The survey looked at 3,000 families with children under 18 who use a mobile app created by Propel, a tech company, to manage their food stamp benefits.
Parents who took the survey in Spanish were less likely to say they received the child tax credit payments in July and August than those who responded to an English questionnaire. This, along with other findings, suggests more outreach is needed to Spanish-language households, Poverty Solutions found.
“It is important that we take additional steps to ensure the CTC is reaching and supporting all eligible children and families who can benefit from this important investment,” said Natasha Pilkauskas, co-author of the survey analysis and an associate professor at the University of Michigan.

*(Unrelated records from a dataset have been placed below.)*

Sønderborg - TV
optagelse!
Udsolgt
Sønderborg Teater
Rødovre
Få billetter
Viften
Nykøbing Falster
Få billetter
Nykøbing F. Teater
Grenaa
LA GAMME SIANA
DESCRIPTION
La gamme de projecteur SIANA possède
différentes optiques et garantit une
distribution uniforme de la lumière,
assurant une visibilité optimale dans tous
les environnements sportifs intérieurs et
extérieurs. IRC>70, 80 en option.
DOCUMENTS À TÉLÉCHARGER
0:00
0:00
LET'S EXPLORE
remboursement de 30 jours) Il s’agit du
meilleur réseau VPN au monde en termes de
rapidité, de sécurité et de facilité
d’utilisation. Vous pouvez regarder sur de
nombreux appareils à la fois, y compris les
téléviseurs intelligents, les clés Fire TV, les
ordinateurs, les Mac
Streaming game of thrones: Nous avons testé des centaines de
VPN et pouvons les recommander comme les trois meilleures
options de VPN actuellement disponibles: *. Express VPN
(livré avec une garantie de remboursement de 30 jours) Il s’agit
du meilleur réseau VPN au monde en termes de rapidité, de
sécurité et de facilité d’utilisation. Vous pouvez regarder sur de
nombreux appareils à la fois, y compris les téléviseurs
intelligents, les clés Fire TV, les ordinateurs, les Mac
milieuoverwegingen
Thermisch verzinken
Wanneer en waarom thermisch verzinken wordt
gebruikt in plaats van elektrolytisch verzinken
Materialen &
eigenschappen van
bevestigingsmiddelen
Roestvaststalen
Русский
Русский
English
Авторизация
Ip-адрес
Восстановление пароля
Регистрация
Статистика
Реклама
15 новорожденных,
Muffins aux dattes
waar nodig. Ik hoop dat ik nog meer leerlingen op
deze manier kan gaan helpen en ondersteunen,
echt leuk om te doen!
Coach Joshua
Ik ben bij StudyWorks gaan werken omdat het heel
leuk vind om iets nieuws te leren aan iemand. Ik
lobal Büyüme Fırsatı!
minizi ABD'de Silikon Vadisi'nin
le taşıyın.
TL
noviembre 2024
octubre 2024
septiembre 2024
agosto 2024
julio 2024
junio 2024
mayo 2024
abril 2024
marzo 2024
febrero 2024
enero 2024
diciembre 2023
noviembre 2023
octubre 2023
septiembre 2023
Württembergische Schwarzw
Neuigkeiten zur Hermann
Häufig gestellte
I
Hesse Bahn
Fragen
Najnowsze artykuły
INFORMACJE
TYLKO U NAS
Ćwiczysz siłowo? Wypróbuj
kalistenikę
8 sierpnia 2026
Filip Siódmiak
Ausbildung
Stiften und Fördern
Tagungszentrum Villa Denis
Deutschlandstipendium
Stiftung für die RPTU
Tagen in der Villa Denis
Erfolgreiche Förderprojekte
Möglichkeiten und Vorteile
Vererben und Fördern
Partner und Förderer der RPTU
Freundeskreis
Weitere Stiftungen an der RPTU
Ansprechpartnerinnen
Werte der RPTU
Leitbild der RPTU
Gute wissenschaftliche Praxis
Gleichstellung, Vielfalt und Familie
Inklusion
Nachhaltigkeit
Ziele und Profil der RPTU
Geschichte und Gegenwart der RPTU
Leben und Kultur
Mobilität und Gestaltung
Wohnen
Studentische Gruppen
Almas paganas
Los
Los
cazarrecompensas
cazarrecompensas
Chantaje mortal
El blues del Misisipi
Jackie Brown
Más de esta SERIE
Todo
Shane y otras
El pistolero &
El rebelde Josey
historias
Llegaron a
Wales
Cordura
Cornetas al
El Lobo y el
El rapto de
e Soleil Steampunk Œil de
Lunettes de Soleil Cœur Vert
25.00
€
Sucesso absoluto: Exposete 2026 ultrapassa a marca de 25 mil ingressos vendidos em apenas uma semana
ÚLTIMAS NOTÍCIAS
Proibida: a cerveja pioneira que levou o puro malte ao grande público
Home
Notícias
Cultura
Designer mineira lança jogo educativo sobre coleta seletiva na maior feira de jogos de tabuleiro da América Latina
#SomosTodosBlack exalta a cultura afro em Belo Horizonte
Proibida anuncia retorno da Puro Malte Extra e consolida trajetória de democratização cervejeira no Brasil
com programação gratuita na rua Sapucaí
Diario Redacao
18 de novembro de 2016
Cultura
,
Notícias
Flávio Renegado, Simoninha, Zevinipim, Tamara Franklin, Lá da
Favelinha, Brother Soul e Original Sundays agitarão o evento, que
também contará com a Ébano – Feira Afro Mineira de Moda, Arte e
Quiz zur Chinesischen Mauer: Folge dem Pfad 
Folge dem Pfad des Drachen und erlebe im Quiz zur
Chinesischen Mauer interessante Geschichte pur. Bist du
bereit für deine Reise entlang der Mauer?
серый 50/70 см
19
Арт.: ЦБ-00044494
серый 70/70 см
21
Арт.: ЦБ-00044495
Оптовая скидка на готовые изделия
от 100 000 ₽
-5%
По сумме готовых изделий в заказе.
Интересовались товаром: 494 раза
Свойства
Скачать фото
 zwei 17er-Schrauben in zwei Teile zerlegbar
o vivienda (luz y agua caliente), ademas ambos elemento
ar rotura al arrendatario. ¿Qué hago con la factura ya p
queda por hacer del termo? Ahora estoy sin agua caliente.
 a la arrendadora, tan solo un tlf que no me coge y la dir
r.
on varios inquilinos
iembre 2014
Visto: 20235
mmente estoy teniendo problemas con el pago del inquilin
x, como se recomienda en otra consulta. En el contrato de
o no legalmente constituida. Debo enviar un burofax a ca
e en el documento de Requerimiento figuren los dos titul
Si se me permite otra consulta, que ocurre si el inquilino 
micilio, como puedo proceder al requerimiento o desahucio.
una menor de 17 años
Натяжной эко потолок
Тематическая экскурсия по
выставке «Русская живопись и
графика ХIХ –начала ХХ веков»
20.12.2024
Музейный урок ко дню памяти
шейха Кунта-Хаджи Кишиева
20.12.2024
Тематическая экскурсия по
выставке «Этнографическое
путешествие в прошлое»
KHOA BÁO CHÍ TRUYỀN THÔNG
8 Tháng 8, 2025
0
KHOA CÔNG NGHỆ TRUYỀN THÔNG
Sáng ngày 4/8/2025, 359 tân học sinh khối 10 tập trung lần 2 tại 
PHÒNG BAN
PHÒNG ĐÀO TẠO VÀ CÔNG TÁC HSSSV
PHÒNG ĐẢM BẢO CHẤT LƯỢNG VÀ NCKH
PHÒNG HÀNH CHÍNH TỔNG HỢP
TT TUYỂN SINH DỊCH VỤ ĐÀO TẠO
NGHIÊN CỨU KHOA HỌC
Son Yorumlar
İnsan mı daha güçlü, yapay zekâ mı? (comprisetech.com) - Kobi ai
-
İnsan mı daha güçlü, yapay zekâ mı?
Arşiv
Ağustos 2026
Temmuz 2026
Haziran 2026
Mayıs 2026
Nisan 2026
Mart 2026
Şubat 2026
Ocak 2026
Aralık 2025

The first two child tax credit payments lifted 3.5 million kids out of poverty, according to a recent estimate by Columbia University’s Center on Poverty and Social Policy. The child poverty rate was 11.5% in August, but it would have been 16.2% without the enhanced credits.
The initial payments also prompted a 25% decline in food insufficiency among low-income families with children, the center estimated.
Some 75% of low-income families said they used the additional funds to pay bills, Poverty Solutions found. About 14% reported using the money for school supplies, and 11% spent it on school clothes or uniforms.
The expanded child tax credit, which was created as part of the $1.9 trillion coronavirus relief package in March, is in effect only for 2021.
The Democrats’ $3.5 trillion budget reconciliation package seeks to extend the credit through 2025 and make it fully refundable permanently. However, these provisions could be at risk as lawmakers seek to reduce the cost of the bill.